La prima settimana dell’invasione di terra della Striscia di Gaza da parte dell’esercito israeliano ha già dimostrato che le operazioni militari rischiano di essere molto più dure e pericolose di quanto siano state in tutte le guerre precedenti nell’area. La ragione principale è che Hamas, rispetto all’ultima invasione nel 2014, è più preparata e soprattutto molto meglio armata. Con un numero di militari israeliani uccisi più che doppio rispetto alla guerra precedente, e questo -rileva il Wall Street Juornal-, quando l’esercito non ha ancora affrontato la vera battaglia urbana.
Nel 2014, in poche settimane Israele entrò in profondità nella Striscia di Gaza, distrusse buona parte del sistema di tunnel di Hamas e due terzi dei razzi a disposizione del gruppo. Ma ora le cose sono cambiate. Armi più temibili e tattiche di guerriglia più sofisticate. Tra le altre cose, Hamas ha già usato due tipi di droni: sia quelli kamikaze, sia droni capaci di trasportare cariche esplosive che vengono sganciate su un obiettivo. Poi i missili anticarro portatili che sulla spalla di un solo uomo possono colpire corazzati a carri armati, come accaduto in Ucraina contro l’esercito russo.
Ma, anche se Hamas ha armi e tattiche migliori di un tempo, l’esercito israeliano rimane eccezionalmente più avanzato e meglio armato, sottolinea il Post. Ha il controllo dello spazio aereo, cosa che gli ha permesso in un mese di colpire ben 11 mila obiettivi -dicono militari-, ed è probabilmente uno degli eserciti più preparati al mondo nelle operazioni contro la guerriglia urbana.
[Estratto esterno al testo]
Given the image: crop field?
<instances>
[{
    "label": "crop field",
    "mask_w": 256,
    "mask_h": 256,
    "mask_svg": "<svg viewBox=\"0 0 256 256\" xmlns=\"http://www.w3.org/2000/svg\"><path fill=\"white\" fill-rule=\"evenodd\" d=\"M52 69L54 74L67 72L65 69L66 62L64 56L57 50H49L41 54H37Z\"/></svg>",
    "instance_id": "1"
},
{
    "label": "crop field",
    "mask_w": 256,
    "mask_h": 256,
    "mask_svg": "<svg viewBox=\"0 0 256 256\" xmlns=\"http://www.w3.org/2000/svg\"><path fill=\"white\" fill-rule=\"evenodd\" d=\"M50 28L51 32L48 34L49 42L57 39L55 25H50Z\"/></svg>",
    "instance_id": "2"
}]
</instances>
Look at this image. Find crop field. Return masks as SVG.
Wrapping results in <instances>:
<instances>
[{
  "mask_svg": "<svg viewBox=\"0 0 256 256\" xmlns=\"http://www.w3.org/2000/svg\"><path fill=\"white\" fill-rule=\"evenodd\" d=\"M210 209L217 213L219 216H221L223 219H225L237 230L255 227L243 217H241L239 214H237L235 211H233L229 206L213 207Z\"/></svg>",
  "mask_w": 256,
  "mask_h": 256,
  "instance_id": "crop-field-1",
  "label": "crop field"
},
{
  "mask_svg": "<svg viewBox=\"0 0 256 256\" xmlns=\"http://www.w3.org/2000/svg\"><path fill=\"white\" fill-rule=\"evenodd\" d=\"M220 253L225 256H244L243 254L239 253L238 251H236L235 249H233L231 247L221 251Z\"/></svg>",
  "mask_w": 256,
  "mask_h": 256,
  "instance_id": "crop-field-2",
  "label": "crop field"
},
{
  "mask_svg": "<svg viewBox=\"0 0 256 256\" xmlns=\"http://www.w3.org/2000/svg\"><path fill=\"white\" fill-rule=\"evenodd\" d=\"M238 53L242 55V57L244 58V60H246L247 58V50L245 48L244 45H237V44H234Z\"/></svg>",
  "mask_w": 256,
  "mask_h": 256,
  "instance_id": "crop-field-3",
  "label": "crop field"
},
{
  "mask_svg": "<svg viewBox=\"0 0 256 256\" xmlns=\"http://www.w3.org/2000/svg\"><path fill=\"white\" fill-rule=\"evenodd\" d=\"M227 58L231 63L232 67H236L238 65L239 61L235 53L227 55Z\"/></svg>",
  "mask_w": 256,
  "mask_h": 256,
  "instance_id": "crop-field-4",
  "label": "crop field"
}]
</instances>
Per questo la maggior parte degli esperti non mette in dubbio l’estrema superiorità dell’esercito israeliano, ma sostiene che la guerra contro Hamas rischia di essere sanguinosa e probabilmente di lunga durata.
Secondo il ministero della Salute della Striscia di Gaza, sono stati uccisi finora più di 9.000 palestinesi: sono in gran parte civili, anche se Hamas non distingue nell’elenco dei morti tra civili e miliziani.
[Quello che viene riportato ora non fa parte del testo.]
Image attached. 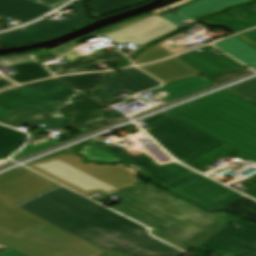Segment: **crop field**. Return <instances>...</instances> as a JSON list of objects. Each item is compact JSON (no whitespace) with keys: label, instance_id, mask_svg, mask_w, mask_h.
<instances>
[{"label":"crop field","instance_id":"obj_1","mask_svg":"<svg viewBox=\"0 0 256 256\" xmlns=\"http://www.w3.org/2000/svg\"><path fill=\"white\" fill-rule=\"evenodd\" d=\"M16 206L109 252L131 256L185 254L147 235L145 227L63 186Z\"/></svg>","mask_w":256,"mask_h":256},{"label":"crop field","instance_id":"obj_2","mask_svg":"<svg viewBox=\"0 0 256 256\" xmlns=\"http://www.w3.org/2000/svg\"><path fill=\"white\" fill-rule=\"evenodd\" d=\"M256 158V105L226 90L166 111Z\"/></svg>","mask_w":256,"mask_h":256},{"label":"crop field","instance_id":"obj_3","mask_svg":"<svg viewBox=\"0 0 256 256\" xmlns=\"http://www.w3.org/2000/svg\"><path fill=\"white\" fill-rule=\"evenodd\" d=\"M133 219L152 227V235L185 252L229 223L180 198Z\"/></svg>","mask_w":256,"mask_h":256},{"label":"crop field","instance_id":"obj_4","mask_svg":"<svg viewBox=\"0 0 256 256\" xmlns=\"http://www.w3.org/2000/svg\"><path fill=\"white\" fill-rule=\"evenodd\" d=\"M79 153L83 154L87 161L91 159H97L99 162L122 161L91 144H86ZM27 166L75 191L100 179L121 189L138 182L135 178V170L125 168L124 164H118L116 167L110 165L97 166L93 163L85 164L74 153Z\"/></svg>","mask_w":256,"mask_h":256},{"label":"crop field","instance_id":"obj_5","mask_svg":"<svg viewBox=\"0 0 256 256\" xmlns=\"http://www.w3.org/2000/svg\"><path fill=\"white\" fill-rule=\"evenodd\" d=\"M0 243L27 256H101L108 253L51 224L17 235L0 228Z\"/></svg>","mask_w":256,"mask_h":256},{"label":"crop field","instance_id":"obj_6","mask_svg":"<svg viewBox=\"0 0 256 256\" xmlns=\"http://www.w3.org/2000/svg\"><path fill=\"white\" fill-rule=\"evenodd\" d=\"M81 91L54 78L0 92V107L13 113L32 104L60 117V110L73 103Z\"/></svg>","mask_w":256,"mask_h":256},{"label":"crop field","instance_id":"obj_7","mask_svg":"<svg viewBox=\"0 0 256 256\" xmlns=\"http://www.w3.org/2000/svg\"><path fill=\"white\" fill-rule=\"evenodd\" d=\"M145 130L183 163L225 144L173 117Z\"/></svg>","mask_w":256,"mask_h":256},{"label":"crop field","instance_id":"obj_8","mask_svg":"<svg viewBox=\"0 0 256 256\" xmlns=\"http://www.w3.org/2000/svg\"><path fill=\"white\" fill-rule=\"evenodd\" d=\"M163 188L169 189L188 200L206 207L209 210H215L243 196L198 173Z\"/></svg>","mask_w":256,"mask_h":256},{"label":"crop field","instance_id":"obj_9","mask_svg":"<svg viewBox=\"0 0 256 256\" xmlns=\"http://www.w3.org/2000/svg\"><path fill=\"white\" fill-rule=\"evenodd\" d=\"M55 186L57 185L19 167L0 176V198L15 205Z\"/></svg>","mask_w":256,"mask_h":256},{"label":"crop field","instance_id":"obj_10","mask_svg":"<svg viewBox=\"0 0 256 256\" xmlns=\"http://www.w3.org/2000/svg\"><path fill=\"white\" fill-rule=\"evenodd\" d=\"M104 151L126 161L130 166L137 167L143 178L163 187L194 171L177 163L159 166L148 155L132 156L128 151L111 144Z\"/></svg>","mask_w":256,"mask_h":256},{"label":"crop field","instance_id":"obj_11","mask_svg":"<svg viewBox=\"0 0 256 256\" xmlns=\"http://www.w3.org/2000/svg\"><path fill=\"white\" fill-rule=\"evenodd\" d=\"M113 195L124 201L111 208L130 218L177 198L166 191H159L151 184L141 182Z\"/></svg>","mask_w":256,"mask_h":256},{"label":"crop field","instance_id":"obj_12","mask_svg":"<svg viewBox=\"0 0 256 256\" xmlns=\"http://www.w3.org/2000/svg\"><path fill=\"white\" fill-rule=\"evenodd\" d=\"M196 249L213 251L220 256H256V234L227 226Z\"/></svg>","mask_w":256,"mask_h":256},{"label":"crop field","instance_id":"obj_13","mask_svg":"<svg viewBox=\"0 0 256 256\" xmlns=\"http://www.w3.org/2000/svg\"><path fill=\"white\" fill-rule=\"evenodd\" d=\"M123 73L112 77L108 84L102 86L101 93L92 97L103 104L110 101L116 94L123 91L131 96L155 87L160 86V82L143 72L135 69L122 70Z\"/></svg>","mask_w":256,"mask_h":256},{"label":"crop field","instance_id":"obj_14","mask_svg":"<svg viewBox=\"0 0 256 256\" xmlns=\"http://www.w3.org/2000/svg\"><path fill=\"white\" fill-rule=\"evenodd\" d=\"M2 59L7 61L3 62ZM5 65L15 71L14 75L8 78L18 83L51 76L31 53L0 57V66ZM11 86L15 84L3 77L0 78V90Z\"/></svg>","mask_w":256,"mask_h":256},{"label":"crop field","instance_id":"obj_15","mask_svg":"<svg viewBox=\"0 0 256 256\" xmlns=\"http://www.w3.org/2000/svg\"><path fill=\"white\" fill-rule=\"evenodd\" d=\"M200 49L203 51L199 52L197 49L177 57L203 74L245 67L224 53L217 55L211 52L210 50L215 49L211 45Z\"/></svg>","mask_w":256,"mask_h":256},{"label":"crop field","instance_id":"obj_16","mask_svg":"<svg viewBox=\"0 0 256 256\" xmlns=\"http://www.w3.org/2000/svg\"><path fill=\"white\" fill-rule=\"evenodd\" d=\"M67 32L64 28L44 19L22 29L0 34V43L3 46H15L53 38Z\"/></svg>","mask_w":256,"mask_h":256},{"label":"crop field","instance_id":"obj_17","mask_svg":"<svg viewBox=\"0 0 256 256\" xmlns=\"http://www.w3.org/2000/svg\"><path fill=\"white\" fill-rule=\"evenodd\" d=\"M222 157H234V158L241 157V160H243V161L251 160V161L256 162V159L225 144L217 149H214V150H212L206 154H203L195 159H192L184 164H186L200 172H203V171L209 169L208 167H206L207 165L221 159ZM241 183L251 187L252 189L245 193L256 198V175L251 176V177L241 181Z\"/></svg>","mask_w":256,"mask_h":256},{"label":"crop field","instance_id":"obj_18","mask_svg":"<svg viewBox=\"0 0 256 256\" xmlns=\"http://www.w3.org/2000/svg\"><path fill=\"white\" fill-rule=\"evenodd\" d=\"M0 123L20 127L24 124L29 126L44 124L46 128L64 127L65 117L56 118L40 108L32 105L23 110L0 118Z\"/></svg>","mask_w":256,"mask_h":256},{"label":"crop field","instance_id":"obj_19","mask_svg":"<svg viewBox=\"0 0 256 256\" xmlns=\"http://www.w3.org/2000/svg\"><path fill=\"white\" fill-rule=\"evenodd\" d=\"M211 26H225L237 33L256 26V4L204 19Z\"/></svg>","mask_w":256,"mask_h":256},{"label":"crop field","instance_id":"obj_20","mask_svg":"<svg viewBox=\"0 0 256 256\" xmlns=\"http://www.w3.org/2000/svg\"><path fill=\"white\" fill-rule=\"evenodd\" d=\"M252 0H201L192 5L177 10L179 14H166L162 17L166 18L175 25H180L182 22L194 19L202 14L226 9L240 3L249 2Z\"/></svg>","mask_w":256,"mask_h":256},{"label":"crop field","instance_id":"obj_21","mask_svg":"<svg viewBox=\"0 0 256 256\" xmlns=\"http://www.w3.org/2000/svg\"><path fill=\"white\" fill-rule=\"evenodd\" d=\"M124 59H126V57L116 51L108 53L101 51L77 59L69 60L70 63L67 64L48 67V69L55 75L80 71H95L89 65L119 61Z\"/></svg>","mask_w":256,"mask_h":256},{"label":"crop field","instance_id":"obj_22","mask_svg":"<svg viewBox=\"0 0 256 256\" xmlns=\"http://www.w3.org/2000/svg\"><path fill=\"white\" fill-rule=\"evenodd\" d=\"M141 68L165 83L186 76L201 75L200 72L196 71L176 57L156 64L141 66Z\"/></svg>","mask_w":256,"mask_h":256},{"label":"crop field","instance_id":"obj_23","mask_svg":"<svg viewBox=\"0 0 256 256\" xmlns=\"http://www.w3.org/2000/svg\"><path fill=\"white\" fill-rule=\"evenodd\" d=\"M45 224L48 223L15 206L0 214V227L14 234Z\"/></svg>","mask_w":256,"mask_h":256},{"label":"crop field","instance_id":"obj_24","mask_svg":"<svg viewBox=\"0 0 256 256\" xmlns=\"http://www.w3.org/2000/svg\"><path fill=\"white\" fill-rule=\"evenodd\" d=\"M53 9L27 0H0V15L18 17L23 21L32 20L44 12Z\"/></svg>","mask_w":256,"mask_h":256},{"label":"crop field","instance_id":"obj_25","mask_svg":"<svg viewBox=\"0 0 256 256\" xmlns=\"http://www.w3.org/2000/svg\"><path fill=\"white\" fill-rule=\"evenodd\" d=\"M178 28L179 27L165 20L163 22L157 23L155 25L149 26L147 28L141 29L139 31L112 40V42L117 45L134 42L136 44L143 46L151 40L164 36Z\"/></svg>","mask_w":256,"mask_h":256},{"label":"crop field","instance_id":"obj_26","mask_svg":"<svg viewBox=\"0 0 256 256\" xmlns=\"http://www.w3.org/2000/svg\"><path fill=\"white\" fill-rule=\"evenodd\" d=\"M211 85L213 84L201 78L200 76H197V77L177 80V81L168 83V85L164 87L151 90V91L154 93H157L160 91L167 92L168 95L165 98L161 99L163 102L167 103L169 101L175 100L177 98H180L182 96L193 93L195 91H198L200 89H203Z\"/></svg>","mask_w":256,"mask_h":256},{"label":"crop field","instance_id":"obj_27","mask_svg":"<svg viewBox=\"0 0 256 256\" xmlns=\"http://www.w3.org/2000/svg\"><path fill=\"white\" fill-rule=\"evenodd\" d=\"M215 47L256 70V49L236 37L214 44Z\"/></svg>","mask_w":256,"mask_h":256},{"label":"crop field","instance_id":"obj_28","mask_svg":"<svg viewBox=\"0 0 256 256\" xmlns=\"http://www.w3.org/2000/svg\"><path fill=\"white\" fill-rule=\"evenodd\" d=\"M104 106L102 103L83 94L77 104L65 111V113L73 115L70 126L80 130Z\"/></svg>","mask_w":256,"mask_h":256},{"label":"crop field","instance_id":"obj_29","mask_svg":"<svg viewBox=\"0 0 256 256\" xmlns=\"http://www.w3.org/2000/svg\"><path fill=\"white\" fill-rule=\"evenodd\" d=\"M28 140V135L0 125V160H5Z\"/></svg>","mask_w":256,"mask_h":256},{"label":"crop field","instance_id":"obj_30","mask_svg":"<svg viewBox=\"0 0 256 256\" xmlns=\"http://www.w3.org/2000/svg\"><path fill=\"white\" fill-rule=\"evenodd\" d=\"M115 72H117V71H115ZM111 75H112V72L97 73V74H81V75L60 77L58 79L81 90L82 92L86 91L89 94H94V93H96L95 88L97 86H99L100 84L104 83L106 81V79Z\"/></svg>","mask_w":256,"mask_h":256},{"label":"crop field","instance_id":"obj_31","mask_svg":"<svg viewBox=\"0 0 256 256\" xmlns=\"http://www.w3.org/2000/svg\"><path fill=\"white\" fill-rule=\"evenodd\" d=\"M150 0H90L87 3L92 10L91 17L106 15Z\"/></svg>","mask_w":256,"mask_h":256},{"label":"crop field","instance_id":"obj_32","mask_svg":"<svg viewBox=\"0 0 256 256\" xmlns=\"http://www.w3.org/2000/svg\"><path fill=\"white\" fill-rule=\"evenodd\" d=\"M220 209L227 211H234L241 215V217L256 220V201L244 196Z\"/></svg>","mask_w":256,"mask_h":256},{"label":"crop field","instance_id":"obj_33","mask_svg":"<svg viewBox=\"0 0 256 256\" xmlns=\"http://www.w3.org/2000/svg\"><path fill=\"white\" fill-rule=\"evenodd\" d=\"M126 118L125 116L115 112L112 114H105L103 111H99L89 122L88 124L81 129V133L84 134L92 129L100 127L105 124L116 122L118 120Z\"/></svg>","mask_w":256,"mask_h":256},{"label":"crop field","instance_id":"obj_34","mask_svg":"<svg viewBox=\"0 0 256 256\" xmlns=\"http://www.w3.org/2000/svg\"><path fill=\"white\" fill-rule=\"evenodd\" d=\"M85 1H87V0H80L72 5L68 6V7L72 8L73 10H75L76 12H78L79 14L76 15L75 18L64 20V21L60 22L59 24L65 28L71 30V29H75L85 23L92 21V20L88 19L87 16L85 15V10L83 8Z\"/></svg>","mask_w":256,"mask_h":256},{"label":"crop field","instance_id":"obj_35","mask_svg":"<svg viewBox=\"0 0 256 256\" xmlns=\"http://www.w3.org/2000/svg\"><path fill=\"white\" fill-rule=\"evenodd\" d=\"M173 56L168 51L156 45L146 49L136 59L132 60L136 64L152 62L165 57Z\"/></svg>","mask_w":256,"mask_h":256},{"label":"crop field","instance_id":"obj_36","mask_svg":"<svg viewBox=\"0 0 256 256\" xmlns=\"http://www.w3.org/2000/svg\"><path fill=\"white\" fill-rule=\"evenodd\" d=\"M119 190L120 189H118V188H116V187H114V186H112V185H110V184L101 180V181H99L97 183H94V184H92V185H90V186H88V187H86V188H84V189H82L78 192L87 196V195H89L93 192L99 191V192L109 196V195H111V194H113V193H115Z\"/></svg>","mask_w":256,"mask_h":256},{"label":"crop field","instance_id":"obj_37","mask_svg":"<svg viewBox=\"0 0 256 256\" xmlns=\"http://www.w3.org/2000/svg\"><path fill=\"white\" fill-rule=\"evenodd\" d=\"M249 70L246 68L233 70V71H227V72H221V73H215V74H209V75H202L201 77L207 79L208 81L216 84L221 81L227 80L229 78L238 76L240 74L246 73ZM251 71V70H250Z\"/></svg>","mask_w":256,"mask_h":256},{"label":"crop field","instance_id":"obj_38","mask_svg":"<svg viewBox=\"0 0 256 256\" xmlns=\"http://www.w3.org/2000/svg\"><path fill=\"white\" fill-rule=\"evenodd\" d=\"M241 97L248 96L256 93V78L226 89Z\"/></svg>","mask_w":256,"mask_h":256},{"label":"crop field","instance_id":"obj_39","mask_svg":"<svg viewBox=\"0 0 256 256\" xmlns=\"http://www.w3.org/2000/svg\"><path fill=\"white\" fill-rule=\"evenodd\" d=\"M59 143V141L57 140H52V141H49V142H46V143H43V144H40V145H36V146H32V145H27L25 146L23 149H21L17 154H15L13 156L14 160H17L21 157H24L26 155H29L33 152H36L38 150H41V149H44L46 147H49L51 145H54V144H57Z\"/></svg>","mask_w":256,"mask_h":256},{"label":"crop field","instance_id":"obj_40","mask_svg":"<svg viewBox=\"0 0 256 256\" xmlns=\"http://www.w3.org/2000/svg\"><path fill=\"white\" fill-rule=\"evenodd\" d=\"M212 213H214L218 216H221L229 221H232V222L242 226L245 229H248V230L256 233V225H254V224H250V223H246L244 221L238 220V219L234 218L233 216L226 214V213H220V212H212Z\"/></svg>","mask_w":256,"mask_h":256},{"label":"crop field","instance_id":"obj_41","mask_svg":"<svg viewBox=\"0 0 256 256\" xmlns=\"http://www.w3.org/2000/svg\"><path fill=\"white\" fill-rule=\"evenodd\" d=\"M93 34H94V35H97V34H99V33L95 31V32H93V33H91V34H89V35H87V36H85V37H82V38H80V39H77V40H74V41H72V42H69V43H67V44H65V45H62V46L58 47V48L52 49V51H53L57 56H59V55L65 53V52H67V51L73 49L78 41L83 40V39L88 38V37H91Z\"/></svg>","mask_w":256,"mask_h":256},{"label":"crop field","instance_id":"obj_42","mask_svg":"<svg viewBox=\"0 0 256 256\" xmlns=\"http://www.w3.org/2000/svg\"><path fill=\"white\" fill-rule=\"evenodd\" d=\"M182 33H184V32H182ZM182 33H180V34H182ZM180 34H178V35H180ZM178 35H175V36H173V37H171V38H169V39H167V40L161 42L159 45H160L161 47H163L164 49L168 50L169 52H171V53L174 54V55H176V54H178V53H180V52L189 50L188 48H186V47H184V46H181V45H178V44H175V45H167V44L165 43L166 41L171 40V39L177 37ZM197 47H198V46H197ZM194 48H195V47H194ZM190 49H192V48H190Z\"/></svg>","mask_w":256,"mask_h":256},{"label":"crop field","instance_id":"obj_43","mask_svg":"<svg viewBox=\"0 0 256 256\" xmlns=\"http://www.w3.org/2000/svg\"><path fill=\"white\" fill-rule=\"evenodd\" d=\"M242 39L246 40L247 42L251 43L252 45L256 46V31H250L241 35H238Z\"/></svg>","mask_w":256,"mask_h":256},{"label":"crop field","instance_id":"obj_44","mask_svg":"<svg viewBox=\"0 0 256 256\" xmlns=\"http://www.w3.org/2000/svg\"><path fill=\"white\" fill-rule=\"evenodd\" d=\"M30 1L55 8L67 0H30Z\"/></svg>","mask_w":256,"mask_h":256},{"label":"crop field","instance_id":"obj_45","mask_svg":"<svg viewBox=\"0 0 256 256\" xmlns=\"http://www.w3.org/2000/svg\"><path fill=\"white\" fill-rule=\"evenodd\" d=\"M168 116H170V115L165 113V112H163V113H160V114L148 117L146 119H143V121L145 123H153L155 121H158V120L163 119V118L168 117Z\"/></svg>","mask_w":256,"mask_h":256},{"label":"crop field","instance_id":"obj_46","mask_svg":"<svg viewBox=\"0 0 256 256\" xmlns=\"http://www.w3.org/2000/svg\"><path fill=\"white\" fill-rule=\"evenodd\" d=\"M0 256H25L11 248L0 251Z\"/></svg>","mask_w":256,"mask_h":256},{"label":"crop field","instance_id":"obj_47","mask_svg":"<svg viewBox=\"0 0 256 256\" xmlns=\"http://www.w3.org/2000/svg\"><path fill=\"white\" fill-rule=\"evenodd\" d=\"M91 144L95 145V146H98V147H104L106 145H109L107 144L105 141H103L101 138H95L91 141H89Z\"/></svg>","mask_w":256,"mask_h":256},{"label":"crop field","instance_id":"obj_48","mask_svg":"<svg viewBox=\"0 0 256 256\" xmlns=\"http://www.w3.org/2000/svg\"><path fill=\"white\" fill-rule=\"evenodd\" d=\"M190 1H192V0H183V1L179 2V3L174 4V5L167 6V7H165V8L159 9V10H157V11H155V12H156V13H161V12H163V11H165V10H168V9H170V8H173V7H175V6H178V5H181V4L190 2Z\"/></svg>","mask_w":256,"mask_h":256},{"label":"crop field","instance_id":"obj_49","mask_svg":"<svg viewBox=\"0 0 256 256\" xmlns=\"http://www.w3.org/2000/svg\"><path fill=\"white\" fill-rule=\"evenodd\" d=\"M13 206L12 204L0 199V212L4 211L5 209Z\"/></svg>","mask_w":256,"mask_h":256},{"label":"crop field","instance_id":"obj_50","mask_svg":"<svg viewBox=\"0 0 256 256\" xmlns=\"http://www.w3.org/2000/svg\"><path fill=\"white\" fill-rule=\"evenodd\" d=\"M103 256H127V255H124V254H121L119 252H116V251H112L106 255H103Z\"/></svg>","mask_w":256,"mask_h":256},{"label":"crop field","instance_id":"obj_51","mask_svg":"<svg viewBox=\"0 0 256 256\" xmlns=\"http://www.w3.org/2000/svg\"><path fill=\"white\" fill-rule=\"evenodd\" d=\"M244 98L256 104V94Z\"/></svg>","mask_w":256,"mask_h":256},{"label":"crop field","instance_id":"obj_52","mask_svg":"<svg viewBox=\"0 0 256 256\" xmlns=\"http://www.w3.org/2000/svg\"><path fill=\"white\" fill-rule=\"evenodd\" d=\"M7 114H10V113L0 108V117Z\"/></svg>","mask_w":256,"mask_h":256},{"label":"crop field","instance_id":"obj_53","mask_svg":"<svg viewBox=\"0 0 256 256\" xmlns=\"http://www.w3.org/2000/svg\"><path fill=\"white\" fill-rule=\"evenodd\" d=\"M131 65H132L131 62L129 61V62L125 63V64H121L118 68L125 67V66H131Z\"/></svg>","mask_w":256,"mask_h":256},{"label":"crop field","instance_id":"obj_54","mask_svg":"<svg viewBox=\"0 0 256 256\" xmlns=\"http://www.w3.org/2000/svg\"><path fill=\"white\" fill-rule=\"evenodd\" d=\"M3 248H7V247L0 244V249H3Z\"/></svg>","mask_w":256,"mask_h":256},{"label":"crop field","instance_id":"obj_55","mask_svg":"<svg viewBox=\"0 0 256 256\" xmlns=\"http://www.w3.org/2000/svg\"><path fill=\"white\" fill-rule=\"evenodd\" d=\"M4 19H6V18L0 16V21H1V20H4Z\"/></svg>","mask_w":256,"mask_h":256}]
</instances>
Come potrà evolvere l’offensiva di terra dell’esercizio israeliano a Gaza. Sei gli scenari possibili proposti su Avvenire da Francesco Palmas.
Due alternative, entrambe rischiosissime: assedio o assalto. Assediare il quadrilatero urbano di Gaza City, Beit Lahia, Beit Anoun e Jaballia o combatterci casa per casa. Una guerra d’assedio impone tempi lunghi che Israele non ha. Il sistema economico nazionale sull’orlo del crack con la mobilitazione dei riservisti, mentre monta la pressione internazionale. «Ecco perché si prospetta una guerra nelle città», avverte Palmas.
Israele come i russi a Grozny in Cecenia o iracheni e americani a Mosul. Città ridotte in macerie con i bombardamenti, e poi combattimento urbano. «Durante l’operazione ‘Margine di protezione’ (2014) l’esercito israeliano entrò brevemente a Gaza City e vi perse molti uomini, perché il terreno favorisce i difensori».
Gli americani sembrano convinti che la battaglia di Gaza City assomiglierà a quella di Falluja (2004): uno scontro, in Iraq, «fra sciami di insorti e falangi di marine». Ma Gaza City è più angusta, problematica per i blindati pesanti, e un paradiso per cecchini e imboscate.
Ancora Falluja, dicembre 2004. «L’esercito Usa ha dovuto usare metodi draconiani per aver ragione di un quadrato di 5 chilometri per 5, tenuto da pochi insorti, senza armi moderne, ma abilissimi nel piegare a proprio vantaggio lo spazio urbano». Fallita la strategia di manovra folgorante.
Come a Falluja, a Gaza City i difensori resisteranno accanitamente. «Il successo di Israele dipenderà dalla resistenza alle perdite contro un nemico bravissimo a guerreggiare in 3 dimensioni: sotterranea, di superficie e sopraelevata». E serviranno commandos, genieri, carri e mortai appoggiati da droni, jet ed elicotteri. Verso un’autentica ecatombe.
Ipotesi evacuazione Gaza. Hamas, Jihad Islamica e sigle minori con un salvacondotto verso paesi che già ospitano milizie ostili a Israele, come Iran e Siria. Un’operazione simile a quella effettuata con l’Olp di Arafat (1982). All’epoca, il leader e i miliziani ripararono a Tunisi, transitando da Beirut con la mediazione statunitense. Ma oggi appare l’ipotesi più improbabile.
Mentre le bombe continuano ad arare Gaza, cimitero diffuso con le fosse comuni già predisposte tra le macerie.